» **Texte**:
+===+
Concernant l'avenir des relations entre parlementaires et juges constitutionnels, il ne peut se résumer à un affrontement entre représentants du peuple et une institution aux confins du droit et de la politique. Cette question soulève celle de l'avenir de nos institutions dans leur ensemble. L'affaiblissement du Parlement et du politique ne peut qu'accentuer le déséquilibre entre celui qui édicte la loi et celui qui en examine la constitutionnalité.

Le rôle du Conseil constitutionnel s'est considérablement renforcé depuis l'instauration de la saisine parlementaire en 1974 et de la QPC en 2008. Cela a suscité des polémiques, le Conseil étant tantôt accusé d'être un gouvernement des juges, tantôt perçu comme le gardien de l'ordre public protégeant l'exécutif. Le nombre de censures a diminué au fil des années.

L'année 2023 a marqué un tournant dans le positionnement du Conseil constitutionnel par rapport au Parlement et aux débats politiques. Si son intervention sur le projet de loi immigration est restée dans sa fonction de juge de la constitutionnalité, son positionnement sur la réforme des retraites a été plus controversé.
+===+
» **Données fournies**:
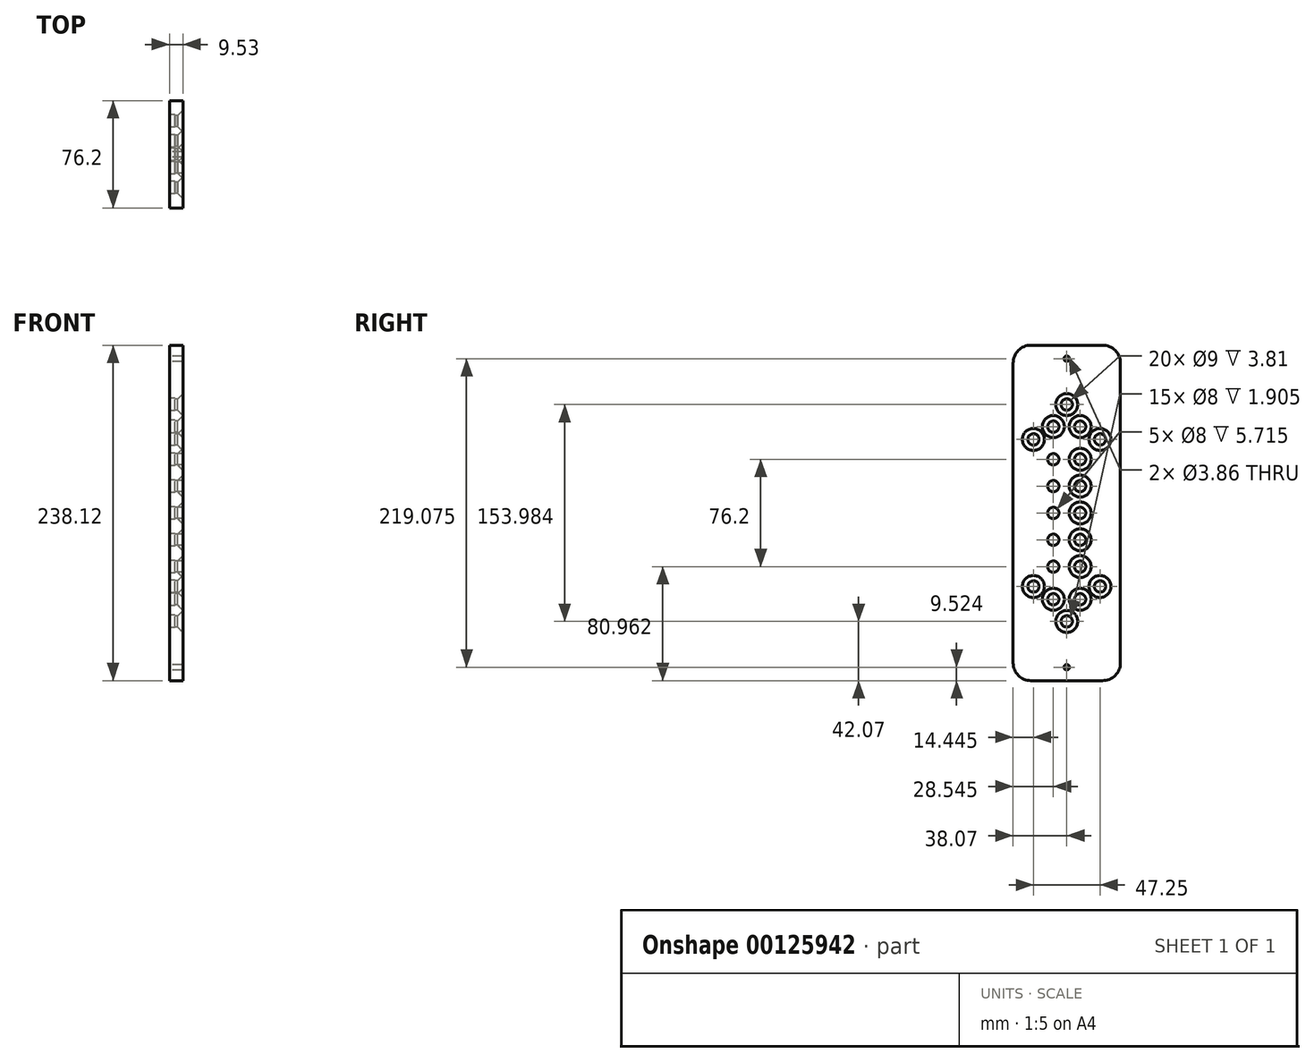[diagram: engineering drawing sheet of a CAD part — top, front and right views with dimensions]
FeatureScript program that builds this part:
annotation { "Feature Type Name" : "Feature", "Feature Type Description" : "" }
export const myFeature = defineFeature(function(context is Context, id is Id, definition is map)
    precondition{}
    {
        {
            var Q0;
            Q0=qCreatedBy(makeId("Right.planeOp"),FACE);
            var sketch = newSketch(context, id + "F0", { "sketchPlane" : qUnion([Q0])});
            skLineSegment(sketch, "E0", {"start": v(-38.07, 112.92) * mm, "end": v(-38.07, -99.8) * mm});
            skArc(sketch, "E1", {"start": v(-38.07, 112.92) * mm, "mid": v(-34.35, 121.9) * mm, "end": v(-25.37, 125.62) * mm});
            skLineSegment(sketch, "E2", {"start": v(-25.37, 125.62) * mm, "end": v(0.03, 125.62) * mm});
            skArc(sketch, "E3", {"start": v(-38.07, -99.8) * mm, "mid": v(-34.35, -108.78) * mm, "end": v(-25.37, -112.5) * mm});
            skLineSegment(sketch, "E4", {"start": v(-25.37, -112.5) * mm, "end": v(0.03, -112.5) * mm});
            skLineSegment(sketch, "E5.MirrorCS", {"start": v(25.43, -112.5) * mm, "end": v(0.03, -112.5) * mm});
            skArc(sketch, "E6.MirrorCS", {"start": v(38.13, -99.8) * mm, "mid": v(34.4, -108.78) * mm, "end": v(25.43, -112.5) * mm});
            skLineSegment(sketch, "E7.MirrorCS", {"start": v(25.43, 125.62) * mm, "end": v(0.03, 125.62) * mm});
            skLineSegment(sketch, "E8.MirrorCS", {"start": v(38.13, 112.92) * mm, "end": v(38.13, -99.8) * mm});
            skArc(sketch, "E9.MirrorCS", {"start": v(38.13, 112.92) * mm, "mid": v(34.4, 121.9) * mm, "end": v(25.43, 125.62) * mm});
            skCircle(sketch, "E10", {"center": v(0, 116.1) * mm, "radius": 1.93 * mm});
            skCircle(sketch, "E11", {"center": v(0, -102.98) * mm, "radius": 1.93 * mm});
            skLineSegment(sketch, "E12", {"start": v(-26.65, 6.56) * mm, "end": v(25.9, 6.56) * mm, "construction": true});
            skCircle(sketch, "E13", {"center": v(-9.53, 6.56) * mm, "radius": 4 * mm});
            skLineSegment(sketch, "E14.direction1", {"start": v(-9.53, 6.56) * mm, "end": v(11.24, 6.56) * mm, "construction": true});
            skLineSegment(sketch, "E15", {"start": v(-9.53, -102.98) * mm, "end": v(-9.53, 116.1) * mm, "construction": true});
            skCircle(sketch, "E16", {"center": v(-9.52, 25.61) * mm, "radius": 4 * mm});
            skCircle(sketch, "E17", {"center": v(-9.52, 44.66) * mm, "radius": 4 * mm});
            skCircle(sketch, "E18", {"center": v(-9.52, -12.49) * mm, "radius": 4 * mm});
            skCircle(sketch, "E19", {"center": v(-9.52, -31.54) * mm, "radius": 4 * mm});
            skLineSegment(sketch, "E20", {"start": v(0, 83.55) * mm, "end": v(0, -96.2) * mm, "construction": true});
            skLineSegment(sketch, "E21.MirrorCS", {"start": v(9.53, -102.98) * mm, "end": v(9.52, 116.1) * mm, "construction": true});
            skCircle(sketch, "E22.MirrorC", {"center": v(9.52, 44.66) * mm, "radius": 4 * mm});
            skCircle(sketch, "E23.MirrorC", {"center": v(9.52, 25.61) * mm, "radius": 4 * mm});
            skCircle(sketch, "E24.MirrorC", {"center": v(9.53, 6.56) * mm, "radius": 4 * mm});
            skCircle(sketch, "E25.MirrorC", {"center": v(9.53, -12.49) * mm, "radius": 4 * mm});
            skCircle(sketch, "E26.MirrorC", {"center": v(9.53, -31.54) * mm, "radius": 4 * mm});
            skLineSegment(sketch, "E27", {"start": v(9.52, 25.61) * mm, "end": v(-29.96, 65.1) * mm, "construction": true});
            skCircle(sketch, "E28", {"center": v(-23.62, 58.76) * mm, "radius": 4 * mm});
            skCircle(sketch, "E29", {"center": v(0, 83.55) * mm, "radius": 4 * mm});
            skCircle(sketch, "E30", {"center": v(-9.52, 67.86) * mm, "radius": 4 * mm});
            skCircle(sketch, "E31.MirrorC", {"center": v(23.62, 58.76) * mm, "radius": 4 * mm});
            skCircle(sketch, "E32.MirrorC", {"center": v(9.52, 67.86) * mm, "radius": 4 * mm});
            skCircle(sketch, "E33.MirrorC", {"center": v(23.62, -45.64) * mm, "radius": 4 * mm});
            skCircle(sketch, "E34.MirrorC", {"center": v(9.53, -54.73) * mm, "radius": 4 * mm});
            skCircle(sketch, "E35.MirrorC", {"center": v(0, -70.43) * mm, "radius": 4 * mm});
            skCircle(sketch, "E36.MirrorC", {"center": v(-9.53, -54.73) * mm, "radius": 4 * mm});
            skCircle(sketch, "E37.MirrorC", {"center": v(-23.62, -45.64) * mm, "radius": 4 * mm});
            skSolve(sketch);
        }
        {
            var Q0;
            Q0 = qSketchRegion(id + "F0", true);
            extrude(context, id + "F1", {"entities" : qUnion([Q0]), "depth" : 9.52 * mm});
        }
        {
            var Q0;
            Q0=makeQuery(id+"F1.opExtrude","CAP_EDGE",EDGE,{"disambiguationData":[OSD([sQuery(id+"F0.wireOp",EDGE,"E29")])],"isStart":false});
            var Q1;
            Q1=makeQuery(id+"F1.opExtrude","CAP_EDGE",EDGE,{"disambiguationData":[OSD([sQuery(id+"F0.wireOp",EDGE,"E32.MirrorC")])],"isStart":false});
            var Q2;
            Q2=makeQuery(id+"F1.opExtrude","CAP_EDGE",EDGE,{"disambiguationData":[OSD([sQuery(id+"F0.wireOp",EDGE,"E31.MirrorC")])],"isStart":false});
            var Q3;
            Q3=makeQuery(id+"F1.opExtrude","CAP_EDGE",EDGE,{"disambiguationData":[OSD([sQuery(id+"F0.wireOp",EDGE,"E30")])],"isStart":false});
            var Q4;
            Q4=makeQuery(id+"F1.opExtrude","CAP_EDGE",EDGE,{"disambiguationData":[OSD([sQuery(id+"F0.wireOp",EDGE,"E28")])],"isStart":false});
            var Q5;
            Q5=makeQuery(id+"F1.opExtrude","CAP_EDGE",EDGE,{"disambiguationData":[OSD([sQuery(id+"F0.wireOp",EDGE,"E17")])],"isStart":false});
            var Q6;
            Q6=makeQuery(id+"F1.opExtrude","CAP_EDGE",EDGE,{"disambiguationData":[OSD([sQuery(id+"F0.wireOp",EDGE,"E22.MirrorC")])],"isStart":false});
            var Q7;
            Q7=makeQuery(id+"F1.opExtrude","CAP_EDGE",EDGE,{"disambiguationData":[OSD([sQuery(id+"F0.wireOp",EDGE,"E16")])],"isStart":false});
            var Q8;
            Q8=makeQuery(id+"F1.opExtrude","CAP_EDGE",EDGE,{"disambiguationData":[OSD([sQuery(id+"F0.wireOp",EDGE,"E13")])],"isStart":false});
            var Q9;
            Q9=makeQuery(id+"F1.opExtrude","CAP_EDGE",EDGE,{"disambiguationData":[OSD([sQuery(id+"F0.wireOp",EDGE,"E18")])],"isStart":false});
            var Q10;
            Q10=makeQuery(id+"F1.opExtrude","CAP_EDGE",EDGE,{"disambiguationData":[OSD([sQuery(id+"F0.wireOp",EDGE,"E19")])],"isStart":false});
            var Q11;
            Q11=makeQuery(id+"F1.opExtrude","CAP_EDGE",EDGE,{"disambiguationData":[OSD([sQuery(id+"F0.wireOp",EDGE,"E26.MirrorC")])],"isStart":false});
            var Q12;
            Q12=makeQuery(id+"F1.opExtrude","CAP_EDGE",EDGE,{"disambiguationData":[OSD([sQuery(id+"F0.wireOp",EDGE,"E25.MirrorC")])],"isStart":false});
            var Q13;
            Q13=makeQuery(id+"F1.opExtrude","CAP_EDGE",EDGE,{"disambiguationData":[OSD([sQuery(id+"F0.wireOp",EDGE,"E24.MirrorC")])],"isStart":false});
            var Q14;
            Q14=makeQuery(id+"F1.opExtrude","CAP_EDGE",EDGE,{"disambiguationData":[OSD([sQuery(id+"F0.wireOp",EDGE,"E23.MirrorC")])],"isStart":false});
            var Q15;
            Q15=makeQuery(id+"F1.opExtrude","CAP_EDGE",EDGE,{"disambiguationData":[OSD([sQuery(id+"F0.wireOp",EDGE,"E33.MirrorC")])],"isStart":false});
            var Q16;
            Q16=makeQuery(id+"F1.opExtrude","CAP_EDGE",EDGE,{"disambiguationData":[OSD([sQuery(id+"F0.wireOp",EDGE,"E34.MirrorC")])],"isStart":false});
            var Q17;
            Q17=makeQuery(id+"F1.opExtrude","CAP_EDGE",EDGE,{"disambiguationData":[OSD([sQuery(id+"F0.wireOp",EDGE,"E36.MirrorC")])],"isStart":false});
            var Q18;
            Q18=makeQuery(id+"F1.opExtrude","CAP_EDGE",EDGE,{"disambiguationData":[OSD([sQuery(id+"F0.wireOp",EDGE,"E37.MirrorC")])],"isStart":false});
            var Q19;
            Q19=makeQuery(id+"F1.opExtrude","CAP_EDGE",EDGE,{"disambiguationData":[OSD([sQuery(id+"F0.wireOp",EDGE,"E35.MirrorC")])],"isStart":false});
            chamfer(context, id + "F2", {"entities" : qUnion([Q0, Q1, Q2, Q3, Q4, Q5, Q6, Q7, Q8, Q9, Q10, Q11, Q12, Q13, Q14, Q15, Q16, Q17, Q18, Q19]), "width" : 3.8 * mm, "tangentPropagation" : true});
        }
        {
            var Q0;
            Q0=qCreatedBy(makeId("Right.planeOp"),FACE);
            var sketch = newSketch(context, id + "F3", { "sketchPlane" : qUnion([Q0])});
            skCircle(sketch, "E38", {"center": v(0, -70.43) * mm, "radius": 4.5 * mm});
            skCircle(sketch, "E39", {"center": v(0, 83.55) * mm, "radius": 4.5 * mm});
            skCircle(sketch, "E40", {"center": v(9.53, -31.54) * mm, "radius": 4.5 * mm});
            skCircle(sketch, "E41.0.1.0", {"center": v(9.53, -12.49) * mm, "radius": 4.5 * mm});
            skCircle(sketch, "E41.0.2.0", {"center": v(9.53, 6.56) * mm, "radius": 4.5 * mm});
            skCircle(sketch, "E41.0.3.0", {"center": v(9.53, 25.61) * mm, "radius": 4.5 * mm});
            skCircle(sketch, "E41.0.4.0", {"center": v(9.53, 44.66) * mm, "radius": 4.5 * mm});
            skCircle(sketch, "E41.1.0.0", {"center": v(-9.52, -31.54) * mm, "radius": 4.5 * mm});
            skCircle(sketch, "E41.1.1.0", {"center": v(-9.52, -12.49) * mm, "radius": 4.5 * mm});
            skCircle(sketch, "E41.1.2.0", {"center": v(-9.52, 6.56) * mm, "radius": 4.5 * mm});
            skCircle(sketch, "E41.1.3.0", {"center": v(-9.52, 25.61) * mm, "radius": 4.5 * mm});
            skCircle(sketch, "E41.1.4.0", {"center": v(-9.52, 44.66) * mm, "radius": 4.5 * mm});
            skLineSegment(sketch, "E41.direction1", {"start": v(9.53, -31.54) * mm, "end": v(-9.52, -31.54) * mm, "construction": true});
            skLineSegment(sketch, "E41.direction2", {"start": v(9.53, -31.54) * mm, "end": v(9.53, -12.49) * mm, "construction": true});
            skLineSegment(sketch, "E42", {"start": v(-23.34, 6.56) * mm, "end": v(24.22, 6.56) * mm, "construction": true});
            skLineSegment(sketch, "E43", {"start": v(0, -44.93) * mm, "end": v(0, 57.47) * mm, "construction": true});
            skCircle(sketch, "E44", {"center": v(23.62, 58.76) * mm, "radius": 4.5 * mm});
            skCircle(sketch, "E45", {"center": v(9.52, 67.86) * mm, "radius": 4.5 * mm});
            skCircle(sketch, "E46.MirrorC", {"center": v(-23.62, 58.76) * mm, "radius": 4.5 * mm});
            skCircle(sketch, "E47.MirrorC", {"center": v(-9.52, 67.86) * mm, "radius": 4.5 * mm});
            skCircle(sketch, "E48.MirrorC", {"center": v(23.62, -45.64) * mm, "radius": 4.5 * mm});
            skCircle(sketch, "E49.MirrorC", {"center": v(9.52, -54.73) * mm, "radius": 4.5 * mm});
            skCircle(sketch, "E50.MirrorC", {"center": v(-9.52, -54.73) * mm, "radius": 4.5 * mm});
            skCircle(sketch, "E51.MirrorC", {"center": v(-23.62, -45.64) * mm, "radius": 4.5 * mm});
            skSolve(sketch);
        }
        {
            var Q0;
            Q0 = qSketchRegion(id + "F3", true);
            extrude(context, id + "F4", {"entities" : qUnion([Q0]), "operationType" : NewBodyOperationType.REMOVE, "depth" : 3.8 * mm});
        }
    });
+===+
» **Consignes**:
A) D'après le texte, en quelle année la saisine parlementaire a-t-elle été instaurée ?
B) Recopiez sans rien modifier le passage du texte qui va de « Concernant l'avenir des » à « examine la constitutionnalité. ».
Les enregistrements n'ont aucun rapport avec le texte.

» **Réponses dans l'ordre**:
A) En 1974.

B)
Concernant l'avenir des relations entre parlementaires et juges constitutionnels, il ne peut se résumer à un affrontement entre représentants du peuple et une institution aux confins du droit et de la politique. Cette question soulève celle de l'avenir de nos institutions dans leur ensemble. L'affaiblissement du Parlement et du politique ne peut qu'accentuer le déséquilibre entre celui qui édicte la loi et celui qui en examine la constitutionnalité.